Text excerpt:
----

Re: [PATCH -tip/core/rcu 1/6] Cleanups and fixes for RCU in face of heavy CPU-hotplug stress

public inbox for linux-kernel@vger.kernel.org
 help / color / mirror / Atom feed

From: Mathieu Desnoyers <mathieu.desnoyers@polymtl.ca>
To: Ingo Molnar <mingo@elte.hu>
Cc: "Paul E. McKenney" <paulmck@linux.vnet.ibm.com>,
	Josh Triplett <josht@linux.vnet.ibm.com>,
	linux-kernel@vger.kernel.org, laijs@cn.fujitsu.com,
	dipankar@in.ibm.com, akpm@linux-foundation.org,
	dvhltc@us.ibm.com, niv@us.ibm.com, tglx@linutronix.de,
	peterz@infradead.org, rostedt@goodmis.org,
	hugh.dickins@tiscali.co.uk, benh@kernel.crashing.org
Subject: Re: [PATCH -tip/core/rcu 1/6] Cleanups and fixes for RCU in face of heavy CPU-hotplug stress
Date: Fri, 21 Aug 2009 10:58:14 -0400	[thread overview]
Message-ID: <20090821145814.GB29542@Krystal> (raw)

----

Written instruction:
Can you retype the RCU patch message from "From: Mathieu Desnoyers" to "Message-ID: <20090821145814.GB29542@Krystal> (raw)" word for word? These rows have no connection to the RCU patch message above.

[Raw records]
----

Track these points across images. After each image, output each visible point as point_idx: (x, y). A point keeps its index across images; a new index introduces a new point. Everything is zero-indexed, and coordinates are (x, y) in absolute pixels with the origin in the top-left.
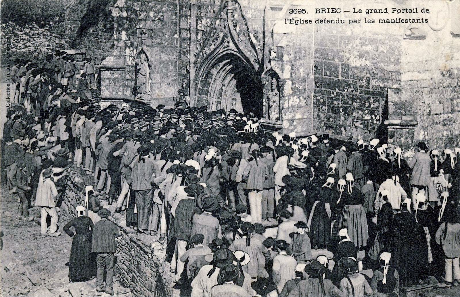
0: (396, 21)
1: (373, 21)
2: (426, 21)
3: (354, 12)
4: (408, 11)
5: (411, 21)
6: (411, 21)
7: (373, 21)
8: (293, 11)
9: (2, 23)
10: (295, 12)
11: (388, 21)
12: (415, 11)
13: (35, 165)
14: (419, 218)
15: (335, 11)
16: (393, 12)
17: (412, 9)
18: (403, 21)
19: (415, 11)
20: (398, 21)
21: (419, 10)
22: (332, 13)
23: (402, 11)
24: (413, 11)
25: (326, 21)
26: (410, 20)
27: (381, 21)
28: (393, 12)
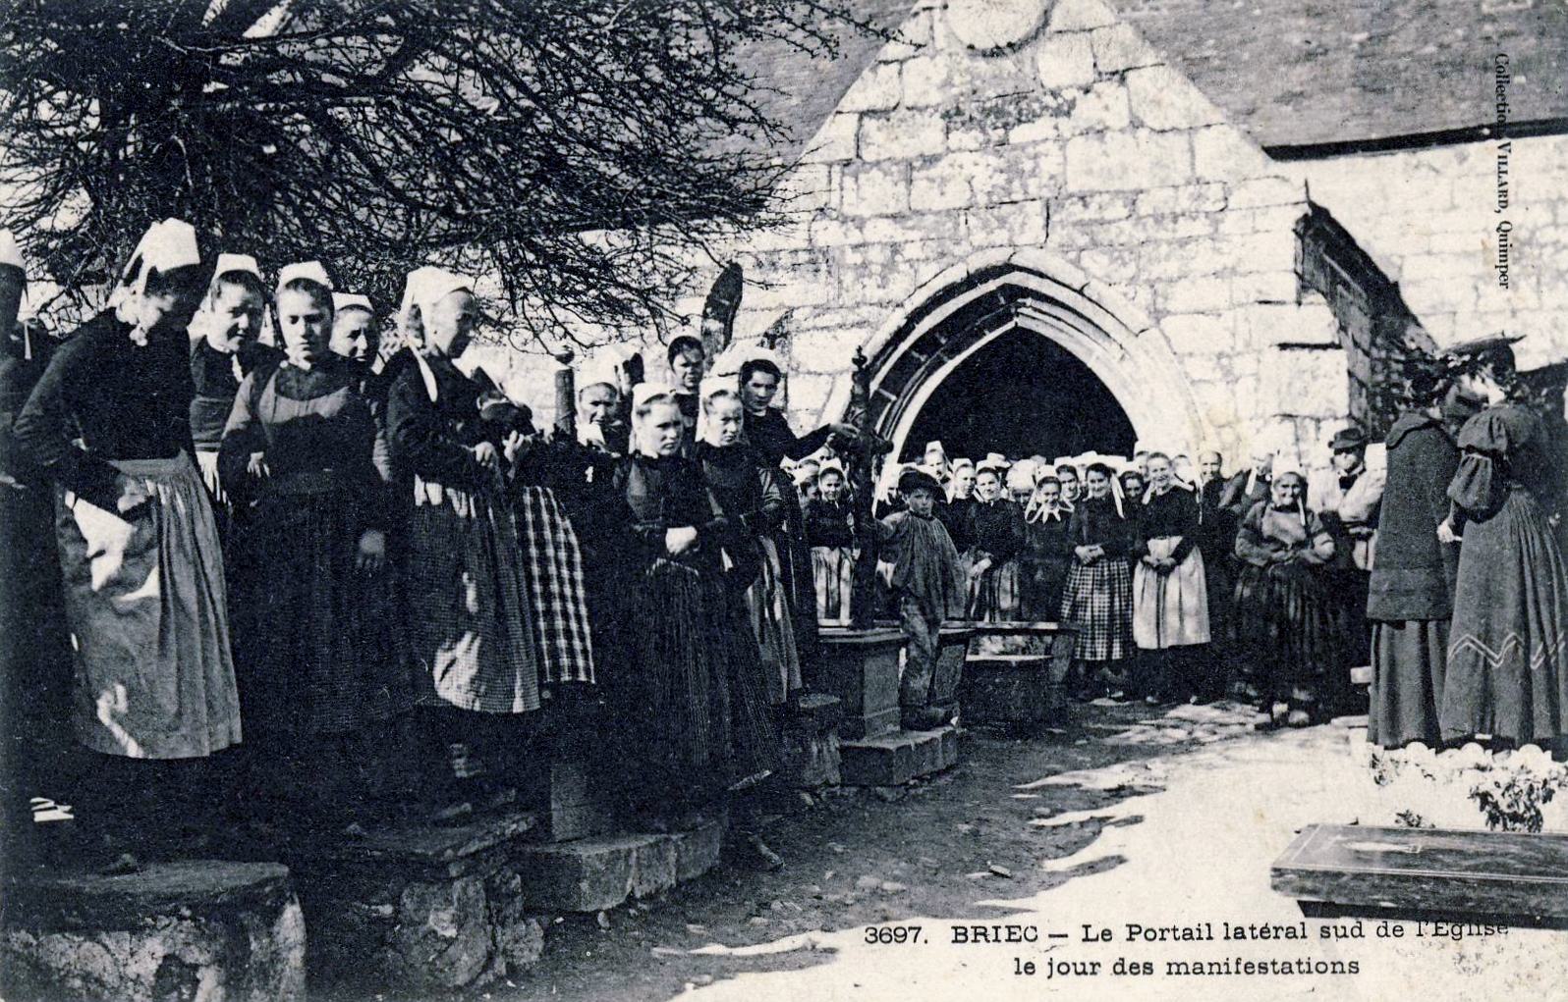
0: (1224, 969)
1: (1148, 968)
2: (1354, 967)
3: (1086, 939)
4: (1179, 934)
5: (1278, 967)
6: (1278, 967)
7: (1148, 968)
8: (1208, 925)
9: (7, 874)
10: (886, 938)
11: (1198, 969)
12: (1205, 935)
13: (89, 969)
14: (996, 354)
15: (1019, 934)
16: (1130, 939)
17: (1194, 927)
18: (1249, 966)
19: (1205, 935)
20: (1233, 969)
21: (1218, 931)
22: (1009, 940)
23: (1159, 935)
24: (1196, 934)
25: (1241, 968)
26: (1274, 963)
27: (1174, 968)
28: (1130, 939)
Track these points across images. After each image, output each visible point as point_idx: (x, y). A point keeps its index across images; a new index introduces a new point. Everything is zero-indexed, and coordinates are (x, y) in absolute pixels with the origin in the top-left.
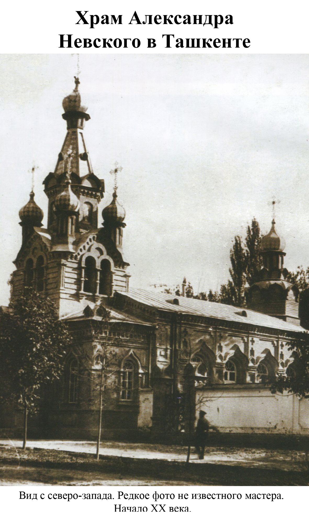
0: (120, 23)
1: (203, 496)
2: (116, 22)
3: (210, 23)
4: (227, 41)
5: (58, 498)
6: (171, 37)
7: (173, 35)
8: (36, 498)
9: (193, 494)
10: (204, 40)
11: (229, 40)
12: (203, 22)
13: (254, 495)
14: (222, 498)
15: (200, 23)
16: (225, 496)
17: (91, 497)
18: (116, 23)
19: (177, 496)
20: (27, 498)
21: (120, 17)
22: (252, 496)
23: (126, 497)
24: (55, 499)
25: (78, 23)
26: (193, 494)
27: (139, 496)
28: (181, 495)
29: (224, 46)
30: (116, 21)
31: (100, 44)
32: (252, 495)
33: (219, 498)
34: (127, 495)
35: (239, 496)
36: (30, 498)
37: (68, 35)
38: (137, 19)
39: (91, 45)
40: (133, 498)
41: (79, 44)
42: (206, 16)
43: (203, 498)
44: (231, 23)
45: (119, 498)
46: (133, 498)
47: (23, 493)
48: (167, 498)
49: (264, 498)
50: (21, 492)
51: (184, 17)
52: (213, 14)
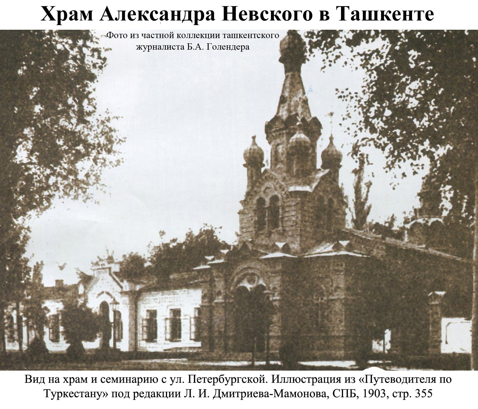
0: (90, 19)
2: (85, 18)
3: (190, 19)
4: (408, 13)
6: (346, 9)
7: (348, 7)
10: (382, 12)
11: (411, 12)
15: (179, 19)
17: (323, 381)
18: (85, 19)
21: (90, 12)
25: (43, 20)
29: (405, 19)
30: (85, 17)
31: (268, 16)
39: (257, 18)
41: (244, 17)
44: (213, 19)
50: (26, 376)
51: (161, 13)
52: (193, 9)
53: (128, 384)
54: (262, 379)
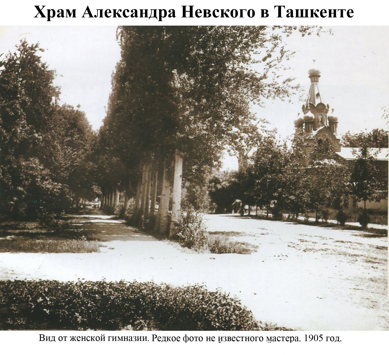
0: (74, 16)
1: (228, 339)
2: (70, 15)
3: (155, 16)
4: (332, 12)
5: (81, 340)
6: (282, 8)
7: (284, 6)
8: (54, 340)
9: (219, 337)
10: (312, 11)
11: (335, 11)
12: (149, 15)
13: (274, 338)
14: (246, 341)
15: (146, 16)
16: (248, 339)
18: (70, 16)
19: (205, 339)
20: (47, 340)
21: (74, 11)
22: (272, 339)
23: (159, 339)
24: (79, 341)
25: (36, 17)
26: (219, 337)
27: (171, 339)
28: (208, 338)
29: (330, 16)
30: (70, 15)
31: (219, 14)
32: (272, 338)
33: (242, 341)
34: (161, 338)
35: (261, 339)
36: (49, 340)
37: (183, 6)
38: (90, 13)
39: (210, 15)
40: (165, 341)
41: (199, 15)
42: (151, 10)
43: (228, 341)
44: (174, 16)
45: (153, 341)
46: (165, 341)
47: (42, 336)
48: (196, 341)
49: (283, 341)
50: (40, 335)
51: (132, 11)
52: (158, 8)
53: (126, 342)
54: (103, 337)
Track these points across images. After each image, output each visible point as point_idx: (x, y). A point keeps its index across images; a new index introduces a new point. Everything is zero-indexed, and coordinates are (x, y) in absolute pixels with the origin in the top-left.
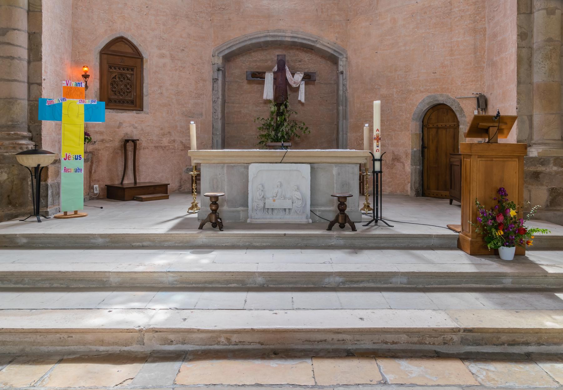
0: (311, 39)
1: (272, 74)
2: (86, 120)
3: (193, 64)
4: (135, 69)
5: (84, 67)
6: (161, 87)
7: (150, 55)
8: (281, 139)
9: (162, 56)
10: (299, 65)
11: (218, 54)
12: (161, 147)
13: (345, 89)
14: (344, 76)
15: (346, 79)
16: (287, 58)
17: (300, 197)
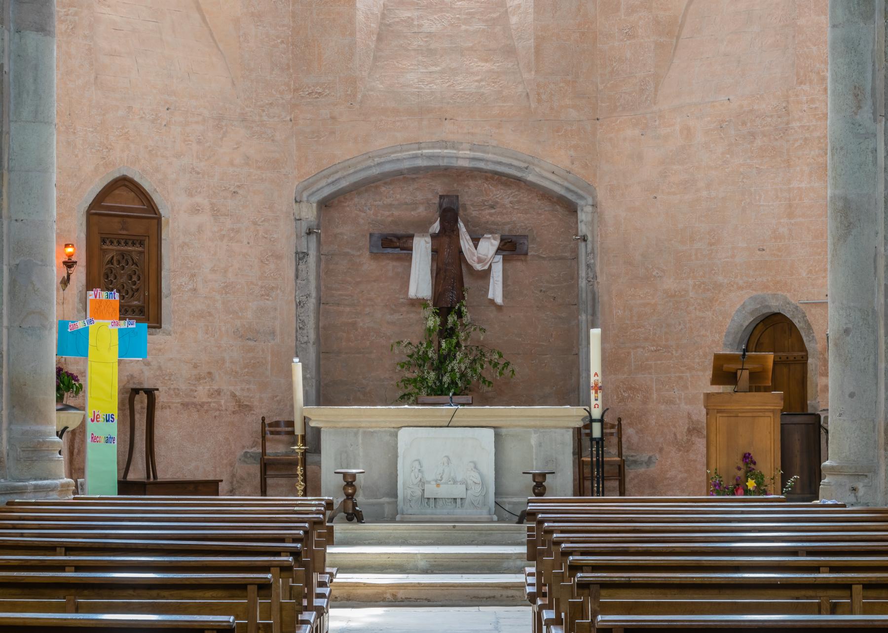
0: (516, 163)
1: (429, 239)
2: (121, 355)
3: (255, 223)
4: (146, 242)
5: (67, 246)
6: (193, 275)
7: (173, 210)
8: (449, 389)
9: (196, 210)
10: (491, 215)
11: (308, 197)
12: (195, 404)
13: (591, 275)
14: (589, 246)
15: (593, 252)
16: (465, 199)
17: (478, 480)
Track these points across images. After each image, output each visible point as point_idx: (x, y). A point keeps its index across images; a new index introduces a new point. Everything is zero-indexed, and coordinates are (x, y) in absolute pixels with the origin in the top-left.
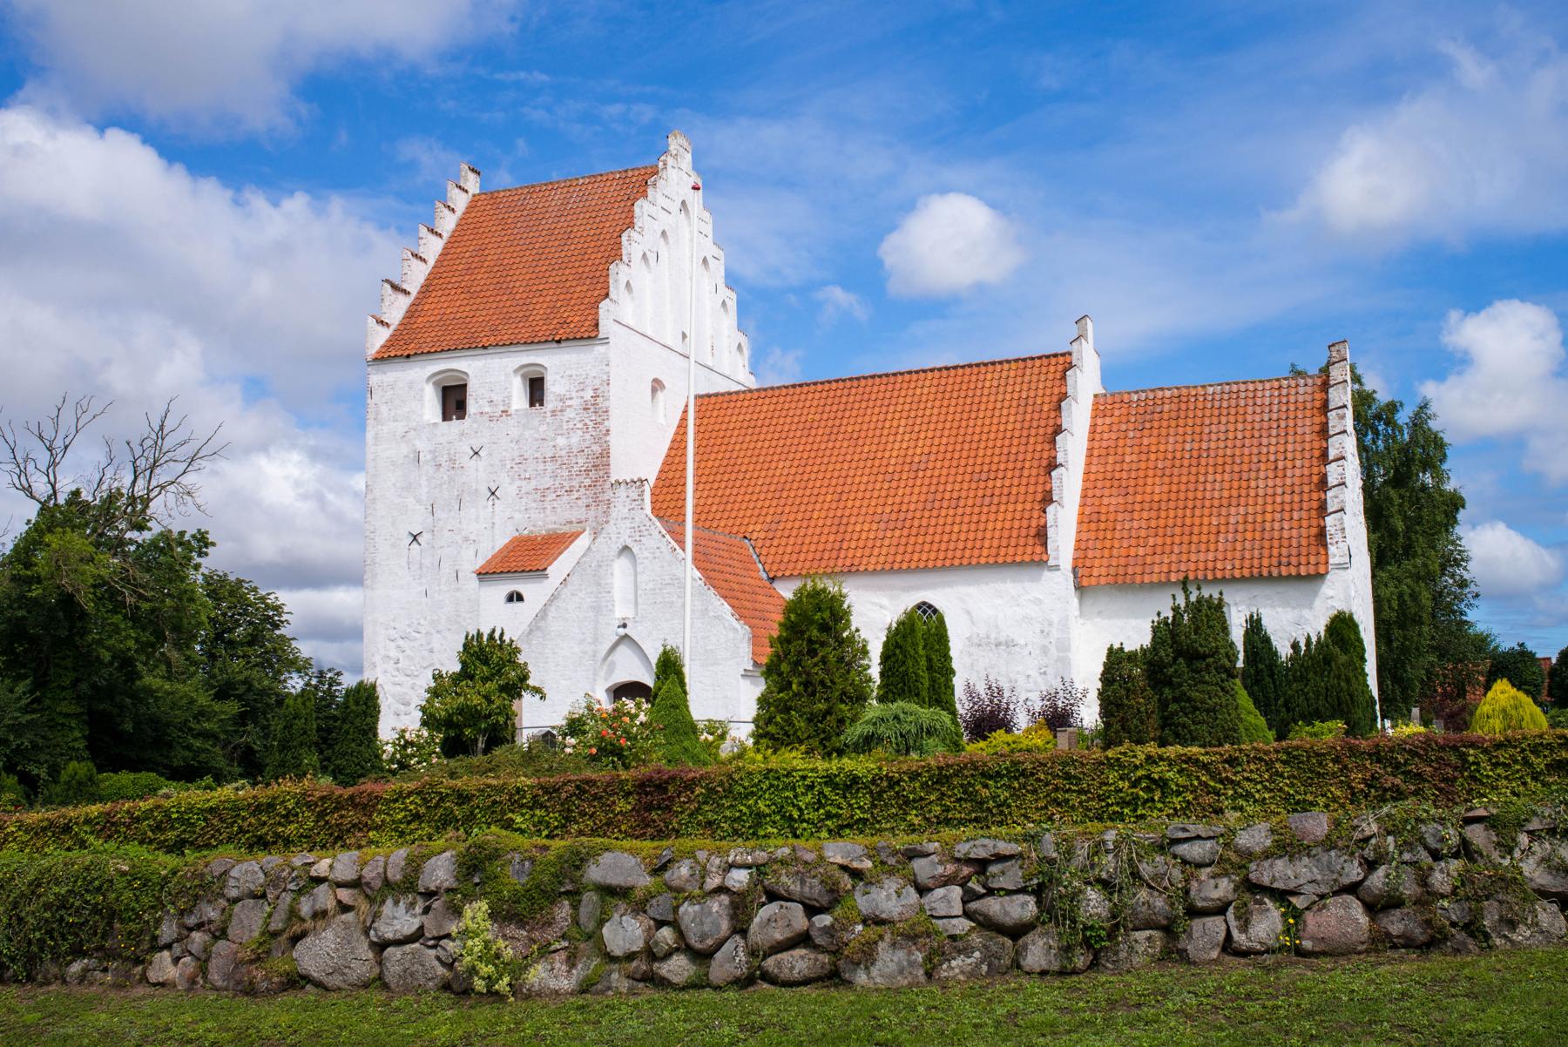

----

Response to the exercise:
From: Mathieu Desnoyers <mathieu.desnoyers@polymtl.ca>
To: Ingo Molnar <mingo@elte.hu>
Cc: "Paul E. McKenney" <paulmck@linux.vnet.ibm.com>,
	Josh Triplett <josht@linux.vnet.ibm.com>,
	linux-kernel@vger.kernel.org, laijs@cn.fujitsu.com,
	dipankar@in.ibm.com, akpm@linux-foundation.org,
	dvhltc@us.ibm.com, niv@us.ibm.com, tglx@linutronix.de,
	peterz@infradead.org, rostedt@goodmis.org,
	hugh.dickins@tiscali.co.uk, benh@kernel.crashing.org
Subject: Re: [PATCH -tip/core/rcu 1/6] Cleanups and fixes for RCU in face of heavy CPU-hotplug stress
Date: Fri, 21 Aug 2009 10:58:14 -0400	[thread overview]
Message-ID: <20090821145814.GB29542@Krystal> (raw)